Sometimes life is hard and seems to have no meaning at all. When bad things happen we, as humans, sometimes hang on to them longer than needed. Moving forward sometimes feels like moving backwards because the pain of moving forward is more than the event itself. Whether it is physical or mental or both, it will be painful. I’ve grown accustomed to going through these times throughout my life. It’s kind of sad if you think about it, going through so many of these ups and downs that you become accustomed to it! I’m realizing more and more that it makes it easier to endure the pain when you know that this will pass. I believe that it’s a conditioning that we need and it definitely makes you grow stronger. Always remember no matter how bad your situation is, there is someone out there in a worse situation than you.
What is being an artist? At one point in my life I thought “When can I call myself an artist?” I felt like I had the talent, but what happens that “Allows” me to call myself an artist? I concluded, at the time, it was when I was paid for doing art work. I think it was a reasonable conclusion and believe me, I worked for that first $100!
Now what?! Where do I go from that point? I knew after that, what the term “Starving artist” meant.

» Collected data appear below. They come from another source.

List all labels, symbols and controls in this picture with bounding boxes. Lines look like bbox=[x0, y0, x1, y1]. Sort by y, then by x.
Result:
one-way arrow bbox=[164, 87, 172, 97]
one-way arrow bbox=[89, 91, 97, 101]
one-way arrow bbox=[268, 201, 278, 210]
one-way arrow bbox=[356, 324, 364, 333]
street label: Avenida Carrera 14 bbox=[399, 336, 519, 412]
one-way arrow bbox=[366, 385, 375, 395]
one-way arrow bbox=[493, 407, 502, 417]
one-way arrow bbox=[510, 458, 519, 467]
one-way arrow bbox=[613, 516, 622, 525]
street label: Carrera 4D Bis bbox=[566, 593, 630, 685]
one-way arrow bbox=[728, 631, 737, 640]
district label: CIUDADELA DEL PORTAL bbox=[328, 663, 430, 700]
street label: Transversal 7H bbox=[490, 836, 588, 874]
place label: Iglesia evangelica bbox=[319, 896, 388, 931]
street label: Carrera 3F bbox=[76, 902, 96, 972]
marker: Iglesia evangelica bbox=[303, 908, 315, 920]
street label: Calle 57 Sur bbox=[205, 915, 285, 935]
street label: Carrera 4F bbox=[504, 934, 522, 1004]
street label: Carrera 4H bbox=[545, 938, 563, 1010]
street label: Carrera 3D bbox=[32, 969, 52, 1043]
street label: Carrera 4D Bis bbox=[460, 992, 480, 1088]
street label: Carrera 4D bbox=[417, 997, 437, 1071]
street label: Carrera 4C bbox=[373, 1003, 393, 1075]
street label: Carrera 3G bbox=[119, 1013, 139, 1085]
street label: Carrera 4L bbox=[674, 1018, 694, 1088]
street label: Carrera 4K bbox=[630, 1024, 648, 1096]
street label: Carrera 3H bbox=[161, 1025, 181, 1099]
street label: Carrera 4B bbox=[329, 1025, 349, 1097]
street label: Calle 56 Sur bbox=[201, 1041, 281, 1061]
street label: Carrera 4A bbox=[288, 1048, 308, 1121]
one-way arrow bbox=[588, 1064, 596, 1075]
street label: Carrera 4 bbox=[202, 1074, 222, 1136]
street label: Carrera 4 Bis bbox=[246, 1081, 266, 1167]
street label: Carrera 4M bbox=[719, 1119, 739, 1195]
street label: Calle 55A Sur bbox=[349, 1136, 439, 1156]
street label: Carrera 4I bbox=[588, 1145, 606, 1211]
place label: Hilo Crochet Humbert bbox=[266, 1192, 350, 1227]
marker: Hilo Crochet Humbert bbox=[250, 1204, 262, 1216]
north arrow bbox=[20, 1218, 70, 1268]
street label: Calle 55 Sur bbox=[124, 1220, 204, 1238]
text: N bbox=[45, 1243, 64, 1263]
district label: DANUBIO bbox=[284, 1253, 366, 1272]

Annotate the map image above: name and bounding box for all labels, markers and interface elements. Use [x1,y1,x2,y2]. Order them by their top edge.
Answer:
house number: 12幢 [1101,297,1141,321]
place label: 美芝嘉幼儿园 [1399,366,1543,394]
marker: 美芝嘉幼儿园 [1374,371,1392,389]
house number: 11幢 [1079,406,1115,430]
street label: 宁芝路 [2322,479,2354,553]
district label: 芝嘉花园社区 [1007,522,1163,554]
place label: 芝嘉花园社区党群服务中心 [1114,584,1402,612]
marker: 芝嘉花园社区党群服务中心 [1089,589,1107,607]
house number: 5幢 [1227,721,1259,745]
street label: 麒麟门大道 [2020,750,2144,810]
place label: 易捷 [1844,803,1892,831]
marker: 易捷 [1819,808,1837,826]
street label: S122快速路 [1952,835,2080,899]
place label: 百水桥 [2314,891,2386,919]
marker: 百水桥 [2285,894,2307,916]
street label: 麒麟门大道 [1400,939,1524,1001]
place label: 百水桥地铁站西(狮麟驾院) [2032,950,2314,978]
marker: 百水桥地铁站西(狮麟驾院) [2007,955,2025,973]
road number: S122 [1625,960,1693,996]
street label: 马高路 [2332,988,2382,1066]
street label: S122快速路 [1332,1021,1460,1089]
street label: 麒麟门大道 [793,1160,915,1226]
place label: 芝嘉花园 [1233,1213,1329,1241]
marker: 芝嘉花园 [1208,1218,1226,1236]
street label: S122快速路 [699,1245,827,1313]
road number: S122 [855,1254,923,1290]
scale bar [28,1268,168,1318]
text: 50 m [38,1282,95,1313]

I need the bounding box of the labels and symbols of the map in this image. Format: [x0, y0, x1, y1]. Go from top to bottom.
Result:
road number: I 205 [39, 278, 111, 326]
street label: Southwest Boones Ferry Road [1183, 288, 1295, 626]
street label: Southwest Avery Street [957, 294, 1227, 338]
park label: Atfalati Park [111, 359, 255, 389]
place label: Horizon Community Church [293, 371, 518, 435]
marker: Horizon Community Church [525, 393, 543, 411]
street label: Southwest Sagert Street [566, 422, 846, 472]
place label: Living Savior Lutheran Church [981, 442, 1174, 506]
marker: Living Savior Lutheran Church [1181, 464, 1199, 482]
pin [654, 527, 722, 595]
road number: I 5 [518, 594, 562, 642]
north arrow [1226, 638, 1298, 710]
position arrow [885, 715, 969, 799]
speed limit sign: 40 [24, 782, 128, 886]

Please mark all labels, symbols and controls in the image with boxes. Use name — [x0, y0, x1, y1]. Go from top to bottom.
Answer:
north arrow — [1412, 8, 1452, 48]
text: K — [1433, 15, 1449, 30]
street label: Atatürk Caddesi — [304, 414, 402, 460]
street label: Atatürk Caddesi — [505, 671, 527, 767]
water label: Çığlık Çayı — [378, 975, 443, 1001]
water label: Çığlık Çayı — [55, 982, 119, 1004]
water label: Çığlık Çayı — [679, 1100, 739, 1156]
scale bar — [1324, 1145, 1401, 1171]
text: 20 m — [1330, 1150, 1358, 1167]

If it wasn’t for me having a full time job, me and my family would have starved, literally! One thing my parents taught me was that a career was my first priority and to have a backup plan for that. Art was just a hobby and never a backup plan to a job. This kept my finances good while as an artist. “It cost money” not “made money”. If you add up all the money in paper and pencils alone, it was far more than the $100 for my first drawing.
At this point it may sound discouraging and that’s because being an artist is discouraging! Surviving as an artist is even more discouraging!!
If I look back I would now say that defining myself as an artist was not the $100 I made on that first drawing. It was the inner struggle that is constantly in me over being an artist or not. Choosing to be an artist is not half the battle but the “Whole!” battle!!
As an artist I think I struggle the most when it comes to which direction to take. I feel like this happens to me more often than most but I think that’s what most people feel. I’ve found that patience in these situations is the hardest thing to have but it is the one essential key to making the right decisions in that moment. Taking a step back to take a deep breath and clear your head also allows decisions to come at the right pace. Believe that you are part of something bigger than the moment you are caught up in. Timing is everything and even though we may feel like we made the wrong decision after the fact, it is later in life that we find out it was the right one.